___ TEXT SECTION ___

In this blog we will write a small unmarshaller by hand at code-time and measure its performance.

This blog is part 1 of 4, the series consists of the following posts:

  1. Writing an unmarshaller by hand
  2. Constructing an unmarshaller using reflection
  3. Generating an unmarshaller using annotations
  4. Creating an unmarshaller using bytecode (to be written)

For a definition of the some of the terminology used here see Phases for generating code.

All programs use data structures (e.g. objects) in memory, however to be truly useful these structures often need to be converted to a format suitable for storage or transmission. This processes is called marshalling. After retrieving the data from storage/receiving the transmission the process must be reverted, or the data unmarshalled, to be used again.

Many libraries exist for (un)marshalling data to different formats

and many more.

What all these libraries have in common is that they start with a definition of the data format, often in the form of a JavaBean, and generate code to marshall and unmarshall based on the definition. In general these libraries build on a parser. A parser can read the underlying format, but is not (fully) aware of the structure of the data.

(All example code can be found on GitHub)

In this example we will focus on unmarshalling and use a very simple parser, defined by the following interface:

public interface Parser {

    boolean readBoolean() throws IOException;

    int readInteger() throws IOException;

    String readString() throws IOException;
}

Our example parser has no concept of structure and only allows for reading booleans, integers, and strings. This keeps the code simple, while still allowing to demonstrate the most interesting aspects and challenges of unmarshalling.

Throughout this series we will be using a simple representation of an [employee] defined by the following class:

public class Employee {

    private int id;

    private boolean active;

    private String firstName;

    private String lastName;

    private int startYear;

    private String jobTitle;

    /* Getters and setters for all fields */
}

The goal is to implement the following interface:

public interface Unmarshaller<T> {

    default void init() {
    }

    T read(Parser parser) throws IOException;
}

Since we know the exact data structure and are provided with a parser writing an unmarshaller by hand is trivial:

public class CodeTimeUnmarshaller implements Unmarshaller<Employee> {

    @Override
    public Employee read(Parser parser) throws IOException {
        var employee = new Employee();

        employee.setId(parser.readInteger());
        employee.setActive(parser.readBoolean());
        employee.setFirstName(parser.readString());
        employee.setLastName(parser.readString());
        employee.setStartYear(parser.readInteger());
        employee.setJobTitle(parser.readString());

        return employee;
    }
}

We will use this code as a base for comparing the code generated in the next 3 posts in the series. However in order to use this implementation as a baseline we will need to determine its performance.

___

_TASKS FOR THIS EXERCISE_
- 1) In the blog post about writing an unmarshaller, which three kinds of values can the example parser read?
- 2) Continue the blog post about writing an unmarshaller by hand, starting right after its last sentence.

___ SOURCE MATERIAL ___

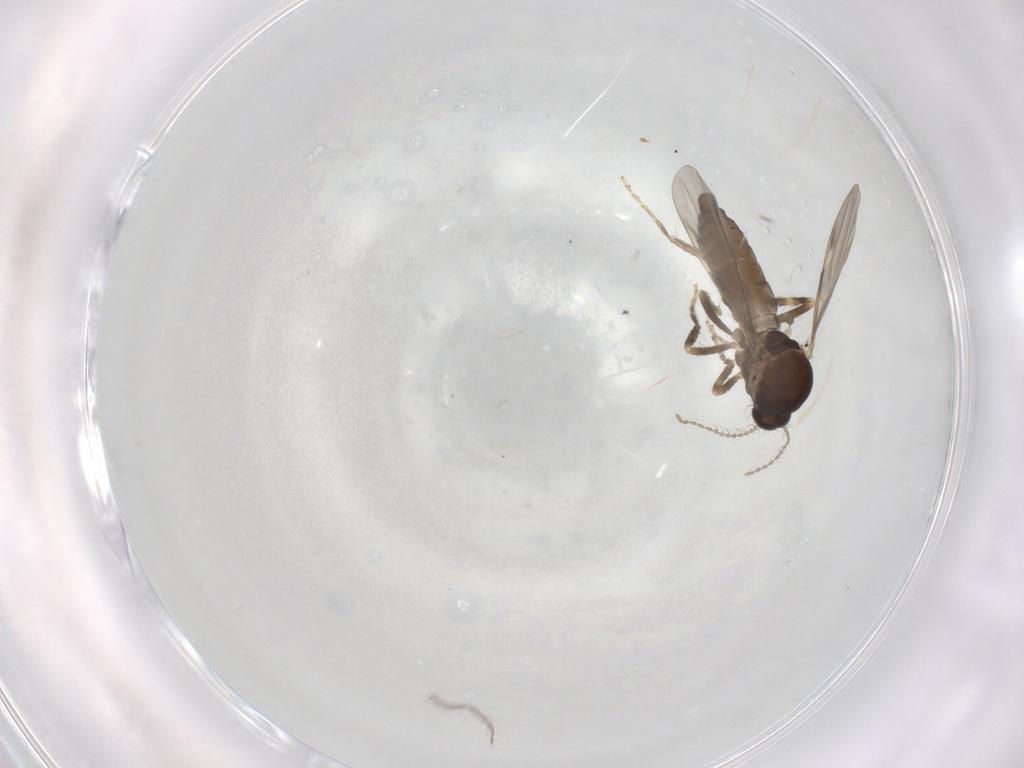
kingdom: Animalia
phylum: Arthropoda
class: Insecta
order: Diptera
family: Ceratopogonidae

___

_ANSWERS BY ITEM NUMBER_
- 1) Booleans, integers, and strings.

- 2)
Benchmarking, especially benchmarking small code sniplets known as microbenchmarking, inside a complex environment such as the Java Virtual Machine is hard. You have to deal with different stages of compilation, profiling, warm-up, dead-code elimination, garbage collection, etc. Fortunately the good people providing us with the JVM have also provided the Java Microbenchmark Harness or JMH.

JMH comes some excellent examples. Writing a benchmark is pretty easy:

@State(Scope.Benchmark)
@OutputTimeUnit(TimeUnit.MILLISECONDS)
public class CodeTimeBenchmark {

    byte[] input;

    Unmarshaller unmarshaller;

    @Setup
    public void setup() throws IOException {
        this.input = Data.generateEmployee();
        this.unmarshaller = new CodeTimeUnmarshaller();
        this.unmarshaller.init();
    }

    @Benchmark
    public Object benchmark() throws IOException {
        var parser = new DataInputParser(new ByteArrayInputStream(input));

        return unmarshaller.readEmployee(parser);
    }
}

This is all that is needed to create the benchmark. The code should speak for itself. I have chosen to use milliseconds as the default time unit to make the numbers easier to comprehend.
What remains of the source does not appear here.